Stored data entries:
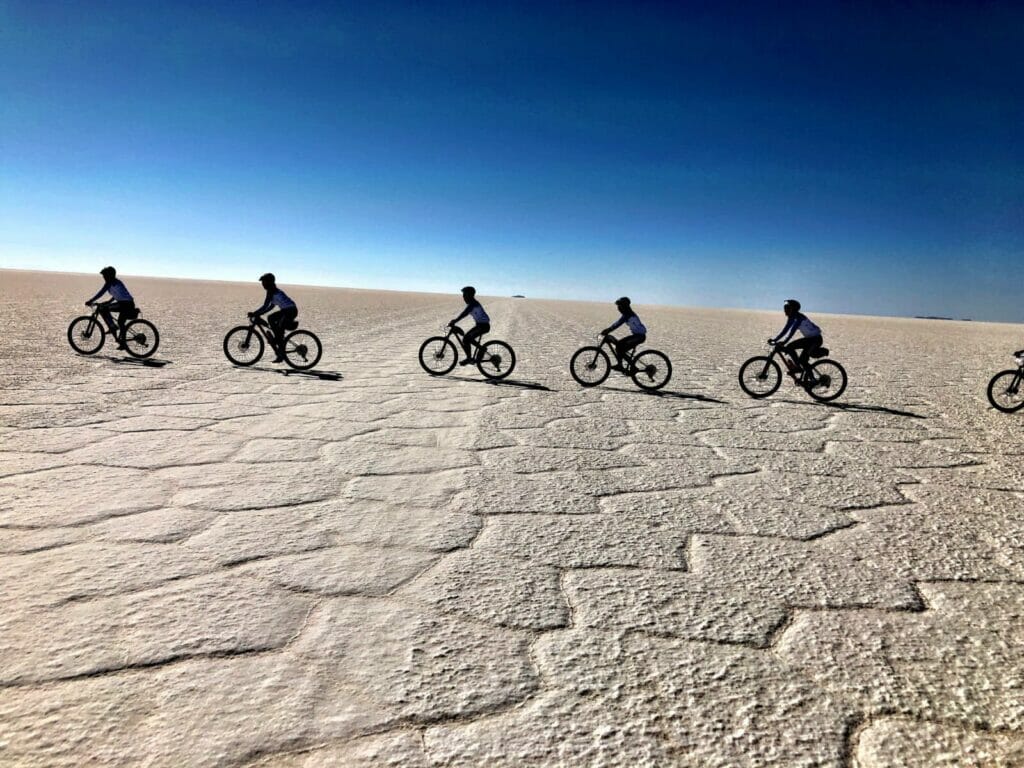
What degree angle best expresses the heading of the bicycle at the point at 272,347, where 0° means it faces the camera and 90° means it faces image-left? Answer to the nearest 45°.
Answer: approximately 90°

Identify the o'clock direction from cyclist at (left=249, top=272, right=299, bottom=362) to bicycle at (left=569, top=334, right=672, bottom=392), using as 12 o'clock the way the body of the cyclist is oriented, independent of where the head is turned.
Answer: The bicycle is roughly at 7 o'clock from the cyclist.

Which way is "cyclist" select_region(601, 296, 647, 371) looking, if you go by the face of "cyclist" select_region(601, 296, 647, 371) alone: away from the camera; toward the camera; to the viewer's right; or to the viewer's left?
to the viewer's left

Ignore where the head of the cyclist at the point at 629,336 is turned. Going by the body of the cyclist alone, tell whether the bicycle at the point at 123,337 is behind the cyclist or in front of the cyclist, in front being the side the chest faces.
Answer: in front

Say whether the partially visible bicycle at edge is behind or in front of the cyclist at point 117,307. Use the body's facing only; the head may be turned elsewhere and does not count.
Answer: behind

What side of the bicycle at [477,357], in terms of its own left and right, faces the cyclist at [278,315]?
front

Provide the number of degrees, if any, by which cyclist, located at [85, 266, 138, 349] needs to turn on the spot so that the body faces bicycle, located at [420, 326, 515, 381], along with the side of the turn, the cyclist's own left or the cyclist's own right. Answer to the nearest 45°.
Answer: approximately 135° to the cyclist's own left

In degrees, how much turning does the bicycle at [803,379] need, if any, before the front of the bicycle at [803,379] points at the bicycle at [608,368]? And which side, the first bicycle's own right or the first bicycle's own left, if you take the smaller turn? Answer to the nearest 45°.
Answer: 0° — it already faces it

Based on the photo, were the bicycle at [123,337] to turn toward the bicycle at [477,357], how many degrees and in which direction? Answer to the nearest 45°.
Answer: approximately 135° to its left

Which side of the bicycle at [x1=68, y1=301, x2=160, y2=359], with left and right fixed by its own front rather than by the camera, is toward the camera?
left

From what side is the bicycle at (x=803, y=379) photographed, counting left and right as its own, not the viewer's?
left

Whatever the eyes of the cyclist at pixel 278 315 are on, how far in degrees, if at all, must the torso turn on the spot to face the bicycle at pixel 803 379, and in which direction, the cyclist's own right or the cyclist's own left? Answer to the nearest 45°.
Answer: approximately 135° to the cyclist's own left

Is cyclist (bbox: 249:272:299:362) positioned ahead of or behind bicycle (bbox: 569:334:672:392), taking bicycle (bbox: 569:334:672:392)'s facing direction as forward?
ahead
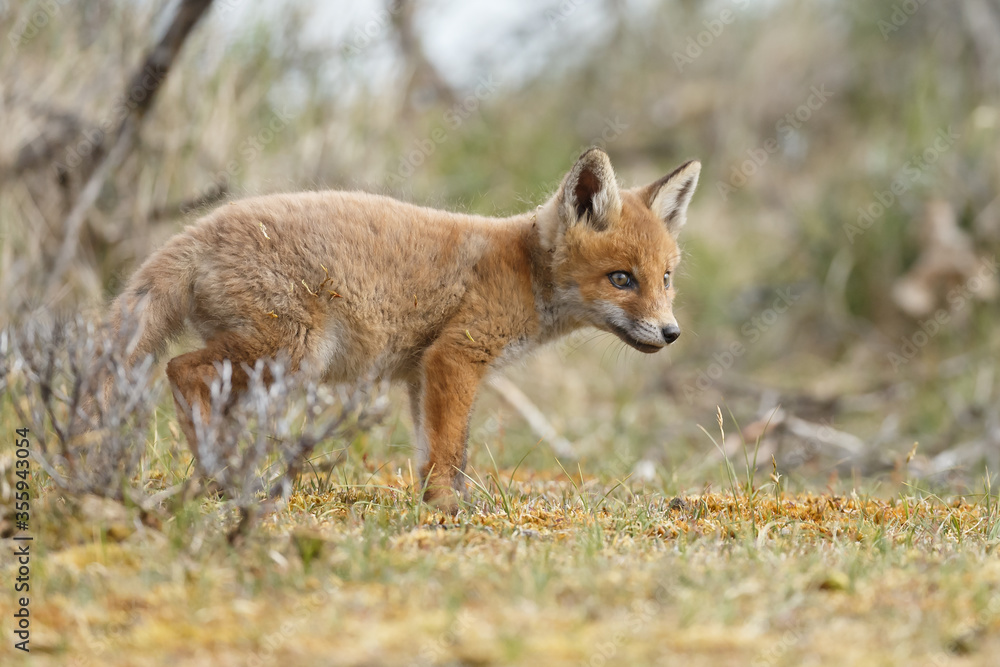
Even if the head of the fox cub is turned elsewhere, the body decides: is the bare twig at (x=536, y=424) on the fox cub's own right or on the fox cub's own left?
on the fox cub's own left

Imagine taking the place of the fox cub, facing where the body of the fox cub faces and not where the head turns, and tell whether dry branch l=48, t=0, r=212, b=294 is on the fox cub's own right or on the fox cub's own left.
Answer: on the fox cub's own left

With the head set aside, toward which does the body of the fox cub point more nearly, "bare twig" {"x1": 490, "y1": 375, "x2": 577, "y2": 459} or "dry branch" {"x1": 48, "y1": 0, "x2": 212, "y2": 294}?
the bare twig

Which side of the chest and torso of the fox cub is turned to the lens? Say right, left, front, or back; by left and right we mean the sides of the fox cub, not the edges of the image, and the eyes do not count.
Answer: right
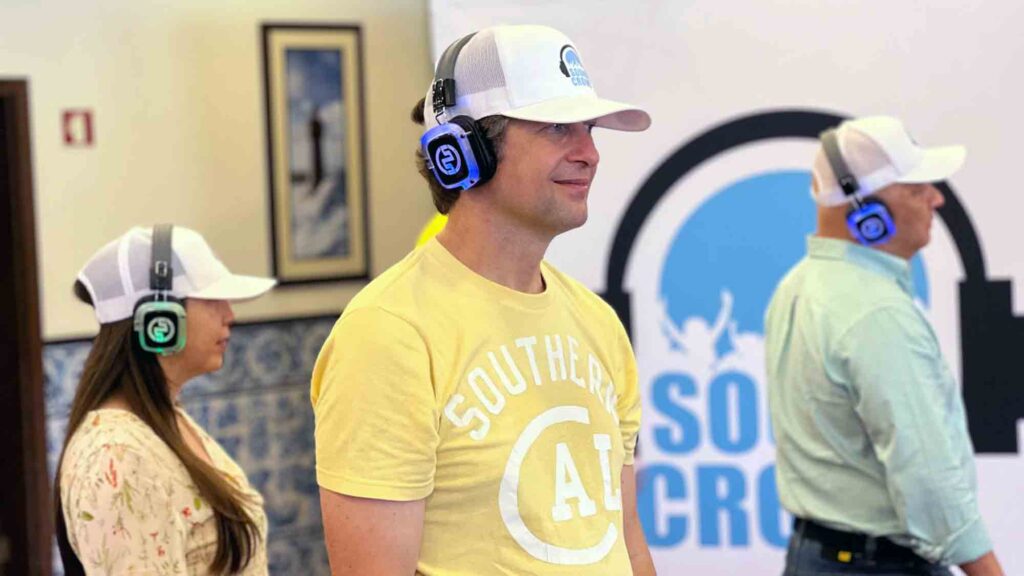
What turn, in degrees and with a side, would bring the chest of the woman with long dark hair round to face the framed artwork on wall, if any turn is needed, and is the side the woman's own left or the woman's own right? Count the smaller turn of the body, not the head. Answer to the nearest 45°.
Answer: approximately 90° to the woman's own left

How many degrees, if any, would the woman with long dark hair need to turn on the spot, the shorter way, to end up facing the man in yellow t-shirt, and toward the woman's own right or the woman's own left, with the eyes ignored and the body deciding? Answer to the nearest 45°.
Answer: approximately 45° to the woman's own right

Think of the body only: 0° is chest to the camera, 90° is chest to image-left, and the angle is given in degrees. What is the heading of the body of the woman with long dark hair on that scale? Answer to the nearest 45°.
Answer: approximately 270°

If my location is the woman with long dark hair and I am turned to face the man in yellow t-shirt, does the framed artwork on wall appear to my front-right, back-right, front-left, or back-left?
back-left

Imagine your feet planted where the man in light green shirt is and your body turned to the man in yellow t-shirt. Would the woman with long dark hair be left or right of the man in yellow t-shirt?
right

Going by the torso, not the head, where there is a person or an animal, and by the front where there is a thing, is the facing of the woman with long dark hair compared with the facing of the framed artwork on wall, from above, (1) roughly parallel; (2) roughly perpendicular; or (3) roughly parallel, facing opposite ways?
roughly perpendicular

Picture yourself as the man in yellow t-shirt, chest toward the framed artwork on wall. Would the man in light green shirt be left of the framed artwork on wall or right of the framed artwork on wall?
right

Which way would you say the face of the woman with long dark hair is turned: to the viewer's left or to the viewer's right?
to the viewer's right

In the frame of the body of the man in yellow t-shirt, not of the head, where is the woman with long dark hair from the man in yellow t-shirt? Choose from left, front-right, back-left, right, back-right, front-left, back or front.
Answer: back

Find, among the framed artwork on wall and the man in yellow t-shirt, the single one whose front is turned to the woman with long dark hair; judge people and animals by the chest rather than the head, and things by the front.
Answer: the framed artwork on wall

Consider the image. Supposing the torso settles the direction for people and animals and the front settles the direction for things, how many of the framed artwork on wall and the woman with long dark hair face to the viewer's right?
1
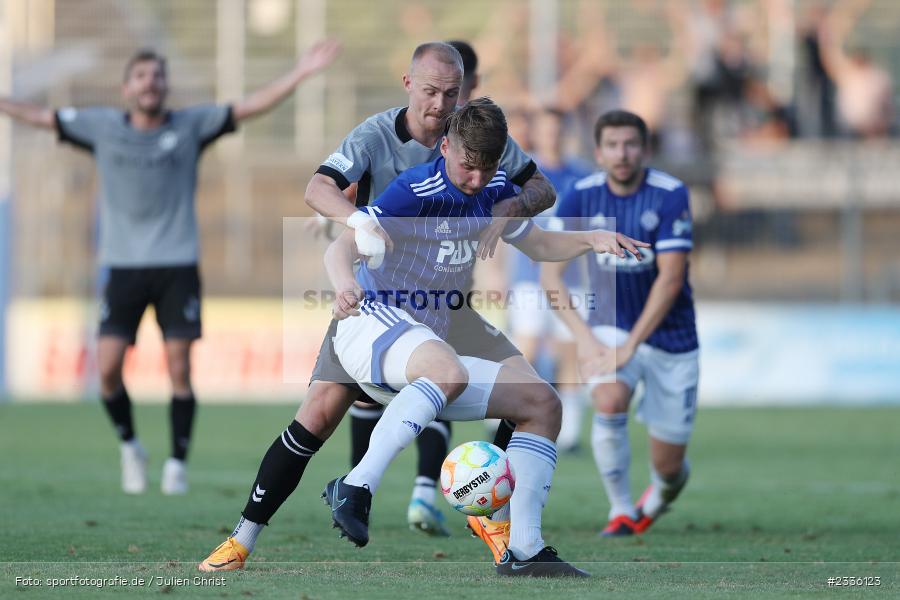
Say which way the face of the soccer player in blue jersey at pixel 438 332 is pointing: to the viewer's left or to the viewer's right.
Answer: to the viewer's right

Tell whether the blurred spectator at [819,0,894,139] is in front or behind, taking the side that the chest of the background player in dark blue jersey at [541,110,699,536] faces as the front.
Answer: behind

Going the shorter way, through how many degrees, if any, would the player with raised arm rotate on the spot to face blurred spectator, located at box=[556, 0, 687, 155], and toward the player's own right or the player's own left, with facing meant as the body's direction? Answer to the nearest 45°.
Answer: approximately 135° to the player's own left

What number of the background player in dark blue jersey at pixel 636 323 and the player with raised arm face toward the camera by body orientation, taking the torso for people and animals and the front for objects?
2

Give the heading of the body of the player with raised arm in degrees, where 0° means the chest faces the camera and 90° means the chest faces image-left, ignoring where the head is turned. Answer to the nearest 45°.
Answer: approximately 0°

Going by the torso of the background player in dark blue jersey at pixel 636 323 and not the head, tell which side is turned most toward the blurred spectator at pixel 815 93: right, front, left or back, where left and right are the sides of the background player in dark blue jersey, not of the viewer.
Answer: back

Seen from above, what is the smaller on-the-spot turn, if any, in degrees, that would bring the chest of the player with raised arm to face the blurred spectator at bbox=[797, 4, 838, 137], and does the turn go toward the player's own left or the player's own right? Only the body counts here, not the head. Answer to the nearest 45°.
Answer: approximately 135° to the player's own left

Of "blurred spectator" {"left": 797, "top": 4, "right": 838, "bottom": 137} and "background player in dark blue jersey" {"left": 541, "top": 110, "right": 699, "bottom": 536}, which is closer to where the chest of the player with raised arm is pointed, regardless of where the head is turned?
the background player in dark blue jersey

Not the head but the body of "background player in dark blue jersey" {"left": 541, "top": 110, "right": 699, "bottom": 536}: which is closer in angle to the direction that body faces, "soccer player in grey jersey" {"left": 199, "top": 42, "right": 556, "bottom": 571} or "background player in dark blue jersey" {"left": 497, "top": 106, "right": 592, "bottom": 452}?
the soccer player in grey jersey
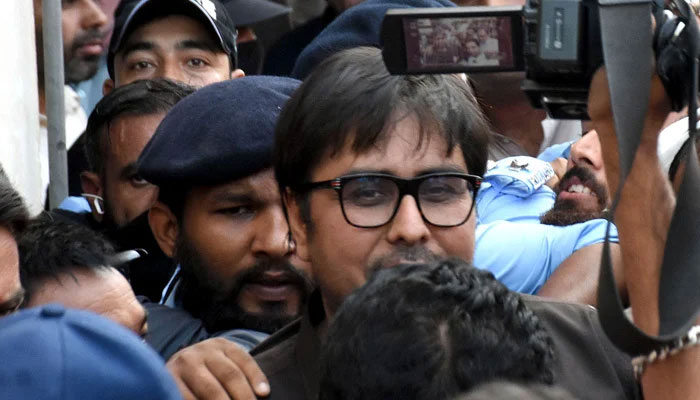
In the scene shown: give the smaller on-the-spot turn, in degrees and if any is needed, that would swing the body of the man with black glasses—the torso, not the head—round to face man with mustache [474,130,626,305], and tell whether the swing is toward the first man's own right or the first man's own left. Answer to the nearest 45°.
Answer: approximately 90° to the first man's own left

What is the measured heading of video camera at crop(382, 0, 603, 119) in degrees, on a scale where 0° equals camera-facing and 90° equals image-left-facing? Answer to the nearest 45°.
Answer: approximately 180°

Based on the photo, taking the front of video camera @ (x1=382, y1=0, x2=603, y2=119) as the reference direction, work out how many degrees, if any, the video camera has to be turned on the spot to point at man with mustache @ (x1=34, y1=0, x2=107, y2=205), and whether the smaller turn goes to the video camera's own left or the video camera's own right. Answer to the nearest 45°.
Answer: approximately 45° to the video camera's own left

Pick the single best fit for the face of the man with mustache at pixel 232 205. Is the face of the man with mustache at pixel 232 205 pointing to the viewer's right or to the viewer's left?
to the viewer's right

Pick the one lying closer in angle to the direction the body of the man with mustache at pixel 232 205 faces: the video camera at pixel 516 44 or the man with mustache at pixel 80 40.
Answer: the video camera

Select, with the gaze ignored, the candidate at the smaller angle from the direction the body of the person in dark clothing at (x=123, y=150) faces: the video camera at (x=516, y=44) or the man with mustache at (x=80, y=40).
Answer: the video camera

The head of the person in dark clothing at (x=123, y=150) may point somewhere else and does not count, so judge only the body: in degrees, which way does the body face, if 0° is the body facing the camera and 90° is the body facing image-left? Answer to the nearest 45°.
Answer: approximately 315°

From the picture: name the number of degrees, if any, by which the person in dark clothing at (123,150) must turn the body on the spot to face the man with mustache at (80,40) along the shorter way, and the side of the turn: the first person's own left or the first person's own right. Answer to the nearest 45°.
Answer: approximately 135° to the first person's own left

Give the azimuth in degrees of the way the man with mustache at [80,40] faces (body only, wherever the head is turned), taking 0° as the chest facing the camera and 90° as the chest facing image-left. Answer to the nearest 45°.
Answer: approximately 315°
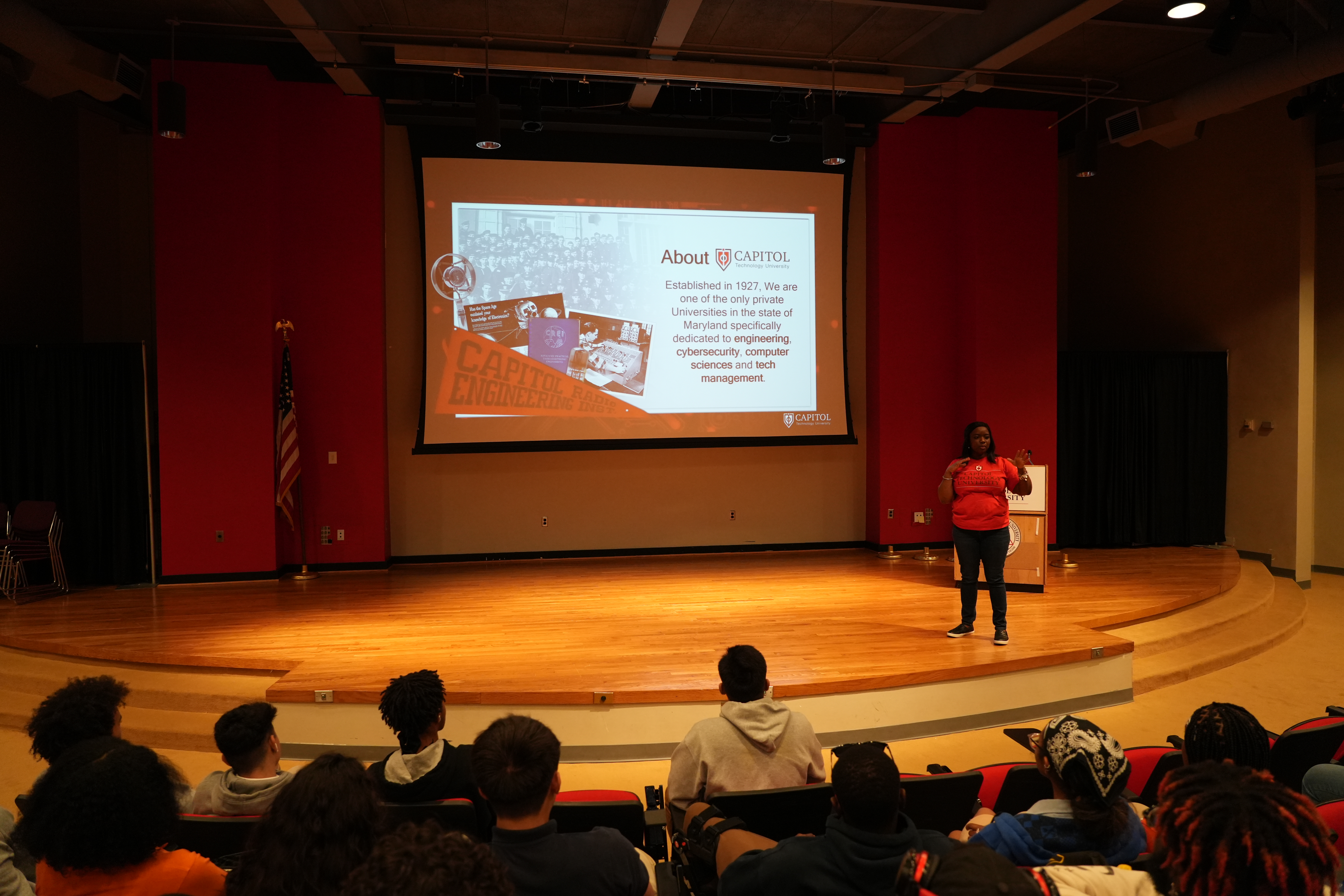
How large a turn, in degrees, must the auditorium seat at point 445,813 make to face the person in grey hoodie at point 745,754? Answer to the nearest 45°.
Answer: approximately 90° to its right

» **AIM OF THE EXERCISE**
Above are the stored data entries. Output the lines running from the one containing "How many degrees, if any, would the woman" down to the one containing "Answer: approximately 270°", copying each without change and including both of those lines.

» **ANSWER BOX**
How many degrees, if any, would the woman with long dark hair need to turn on the spot, the shorter way, to end up facing the man in yellow t-shirt, and toward the woman's own right or the woman's own left, with the eyes ignored and the body deciding? Answer to the nearest 45°.
Answer: approximately 45° to the woman's own right

Think of the body only: 0° is chest to the camera, 90° is chest to image-left, and the angle is given in degrees. What is the heading of the body of the woman with long dark hair on that scale? Answer to the nearest 45°.
Answer: approximately 270°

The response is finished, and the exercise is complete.